-------- Page extract --------

Sales for the first quarter of FY17 were in line with expectations and the company has reaffirmed its sales guidance, which is looking for a sales boost of about 7.6%, excluding The Good Guys. Analysts expect earnings per share (EPS) growth of 10.6% and a dividend boost of 11% in FY 17, and also see healthy share price growth.
Harvey Norman (HVN, $4.55)
Analysts’ consensus target price:$5.19
Implied upside: 14%
Forecast FY17 yield: 6.7%, fully franked
Instead of getting sucked in to an ugly argument with short sellers this month, Gerry Harvey should have been talking more about the same-store sales growth of 5.4% his Australian franchisees reported in the first quarter, whichshows that favourable trading conditions have continued into the new financial year for Harvey Norman. Aggregated sales grew 6.6%, to $1.7 billion, and the market is looking for a solid Christmas season. Analysts see room for the share price to grow further, and in the meantime the stock is one of the higher yields on the market.
Premier Investments (PMV, $13.25)
Analysts’ consensus target price:$15.06
Implied upside: 13.7%
Forecast FY17 yield: 4%, fully franked
PMV operates in Australia, New Zealand, United Kingdom and Singapore, through the fashion brands Just Jeans, Jay Jays, Dotti, Portmans, Jacqui E, Peter Alexander and stationery brand Smiggle,with more than 1,000 stores throughout these four countries. Premier had a strong FY16, with retail sales up 10.9%, passing $1 billion for the first time, and underlying earnings up 28%. Smiggle continues to be the star performer, racking up impressive sales growth of 41.8%: the brand is spearheading the company’s international expansion, with Premier rolling Smiggle out in the UK, Hong Kong and Malaysia. The company is also investing heavily in sleepwear brand Peter Alexander. Analysts expect earnings per share (EPS) growth of 10.3% and a dividend boost of 11% in FY 17, and see scope for the share price to push above $15.
The Reject Shop (TRS, $7.80)
Analysts’ consensus target price:$11.57
Implied upside: 48.3%
Forecast FY17 yield: 6%, fully franked
Discount variety retailer The Reject Shop has more than 400 stores around Australia, selling low-cost everyday needs including homewares, kitchenware, hardware, pet care, household cleaning products, toiletries and cosmetics. FY16 saw sales growth of 5.7% and net profit growth of 20%, and analyst expect TRS to crank the earnings growth up to 26.5% in FY17, enough to boost the dividend by 6.8%. The Reject Shop’s shares have been pounded since August, losing more than half their value on what was considered a weak second half of FY16 and a similarly tepid first-quarter update, and the fact that German supermarket operator Aldi is biting into The Reject Shop’s territory. But on analysts’ consensus price target, that fall has brought TRS into significant value territory, and there is a projected 6% yield to back that up.
Super Retail Group (SUL $8.83)

--------

Prompt 1
In the retail stocks extract, what same-store sales growth did Harvey Norman's Australian franchisees report in the first quarter?
Prompt 2
Summarize the retail stocks extract in two sentences.
Prompt 3
Pick up the retail stocks extract after its final line and continue it.

-------- Data shown --------

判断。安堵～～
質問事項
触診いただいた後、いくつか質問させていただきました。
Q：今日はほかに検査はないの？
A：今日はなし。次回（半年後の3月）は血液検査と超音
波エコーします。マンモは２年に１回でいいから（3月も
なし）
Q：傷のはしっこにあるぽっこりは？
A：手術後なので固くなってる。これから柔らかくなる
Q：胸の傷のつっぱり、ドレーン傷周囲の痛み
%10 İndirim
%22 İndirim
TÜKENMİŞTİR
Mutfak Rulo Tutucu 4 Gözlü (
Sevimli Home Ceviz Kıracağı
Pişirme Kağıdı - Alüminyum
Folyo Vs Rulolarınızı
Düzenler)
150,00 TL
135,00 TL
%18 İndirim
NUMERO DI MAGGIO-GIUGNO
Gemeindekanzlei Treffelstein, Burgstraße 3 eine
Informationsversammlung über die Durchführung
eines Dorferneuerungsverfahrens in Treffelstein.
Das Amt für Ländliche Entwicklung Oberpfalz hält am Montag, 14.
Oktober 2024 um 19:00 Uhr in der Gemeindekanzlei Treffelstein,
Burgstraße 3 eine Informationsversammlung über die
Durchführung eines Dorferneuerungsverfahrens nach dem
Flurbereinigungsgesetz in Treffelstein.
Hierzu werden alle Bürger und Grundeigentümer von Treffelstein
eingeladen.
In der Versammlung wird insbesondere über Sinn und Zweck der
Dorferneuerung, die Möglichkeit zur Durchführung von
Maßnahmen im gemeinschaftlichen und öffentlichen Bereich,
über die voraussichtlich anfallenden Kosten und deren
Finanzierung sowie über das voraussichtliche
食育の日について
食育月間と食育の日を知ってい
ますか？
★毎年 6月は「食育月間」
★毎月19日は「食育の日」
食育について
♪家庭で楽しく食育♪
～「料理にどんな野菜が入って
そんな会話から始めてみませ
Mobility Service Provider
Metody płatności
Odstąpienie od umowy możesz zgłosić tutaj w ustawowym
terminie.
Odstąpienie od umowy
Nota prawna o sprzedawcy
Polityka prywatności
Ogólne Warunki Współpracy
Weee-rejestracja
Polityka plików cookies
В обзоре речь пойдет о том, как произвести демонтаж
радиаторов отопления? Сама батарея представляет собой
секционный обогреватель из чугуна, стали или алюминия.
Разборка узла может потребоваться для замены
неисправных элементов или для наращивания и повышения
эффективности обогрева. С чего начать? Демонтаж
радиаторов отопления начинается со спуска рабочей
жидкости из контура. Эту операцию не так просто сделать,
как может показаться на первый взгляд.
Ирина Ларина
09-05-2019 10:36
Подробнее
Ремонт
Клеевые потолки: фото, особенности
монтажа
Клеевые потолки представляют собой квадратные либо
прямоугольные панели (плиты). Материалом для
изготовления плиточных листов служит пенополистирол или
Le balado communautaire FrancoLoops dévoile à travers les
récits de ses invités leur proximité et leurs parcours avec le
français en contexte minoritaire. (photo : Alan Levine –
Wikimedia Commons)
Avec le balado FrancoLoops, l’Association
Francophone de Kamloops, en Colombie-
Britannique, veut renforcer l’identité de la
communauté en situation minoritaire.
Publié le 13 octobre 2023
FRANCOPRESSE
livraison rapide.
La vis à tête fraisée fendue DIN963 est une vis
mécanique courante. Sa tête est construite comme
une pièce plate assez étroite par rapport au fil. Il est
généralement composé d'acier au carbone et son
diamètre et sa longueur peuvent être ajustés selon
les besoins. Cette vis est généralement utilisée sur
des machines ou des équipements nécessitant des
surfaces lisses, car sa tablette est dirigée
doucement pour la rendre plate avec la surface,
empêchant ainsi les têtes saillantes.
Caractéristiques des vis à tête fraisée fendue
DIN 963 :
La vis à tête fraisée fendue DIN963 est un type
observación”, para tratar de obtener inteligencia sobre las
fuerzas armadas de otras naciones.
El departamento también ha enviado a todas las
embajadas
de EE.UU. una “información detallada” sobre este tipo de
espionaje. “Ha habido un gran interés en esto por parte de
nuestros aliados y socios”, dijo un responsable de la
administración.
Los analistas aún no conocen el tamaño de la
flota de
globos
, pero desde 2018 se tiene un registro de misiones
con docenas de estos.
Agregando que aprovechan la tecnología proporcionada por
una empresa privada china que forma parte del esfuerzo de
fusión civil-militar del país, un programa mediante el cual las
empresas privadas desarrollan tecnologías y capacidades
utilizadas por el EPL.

--------

Exercise answer 1
5.4%

Exercise answer 2
The extract profiles Harvey Norman, Premier Investments and The Reject Shop, giving each one's share price, analysts' consensus target price, implied upside and forecast fully franked FY17 yield. Harvey Norman shows continued favorable trading, Premier had a strong FY16 led by Smiggle, and The Reject Shop's shares have lost more than half their value since August, which analysts see as significant value.

Exercise answer 3
Analysts’ consensus target price:$10.86
Implied upside: 23%
Forecast FY17 yield: 5.3% fully franked
The owner of the Rebel Sport, Super Amart, BCF, Rays Outdoors and Super Cheap Auto brands usually has a strong Christmas and summer period, but is being hurt by the clearance activity at Masters in the short term. Offsetting that are strong performances in sports and car parts. Margins across the group are strong – expected at about 11.5% in FY17 at EBIT (earnings before interest and tax) level and the market expects a strong rebound in earnings this year, after EPS slipped by 23% in FY16. There is a healthy yield projected on SUL and attractive upside on analysts’ consensus price target.
Kogan.com (KGN, $1.48)
Analysts’ consensus target price:$2.24 (Thomson Reuters)
Implied upside: 51.3%
No dividend expected
The recently listed (July 2016) Kogan.com is Australia’s leading pure play online retail website: it is the third most visited shopping website in Australia, behind eBay and Amazon. The company delivered a strong FY16 result, with revenue beating prospectus forecasts by 5% and the net profit of $800,000 doubling the prospectus forecast. In March Kogan.com bought the Dick Smith online retail business, which added 1.3 million active subscribers (people who had bought in the last 12 months) to Kogan.com, bringing active subscribers to 3.7 million – one in six Australians. At its annual general meeting this month, Kogan.comsaid that based on strong performance, it would upgrade its guidance for FY17 over and above the prospectus forecasts: the company is now forecasting earnings before interest, tax, depreciation and amortisation of between $8 million and $9 million for FY17. Although Kogan.com is not a dividend payer, analysts expect big things in terms of share price growth.
Shaver Shop (SSG, $1.00)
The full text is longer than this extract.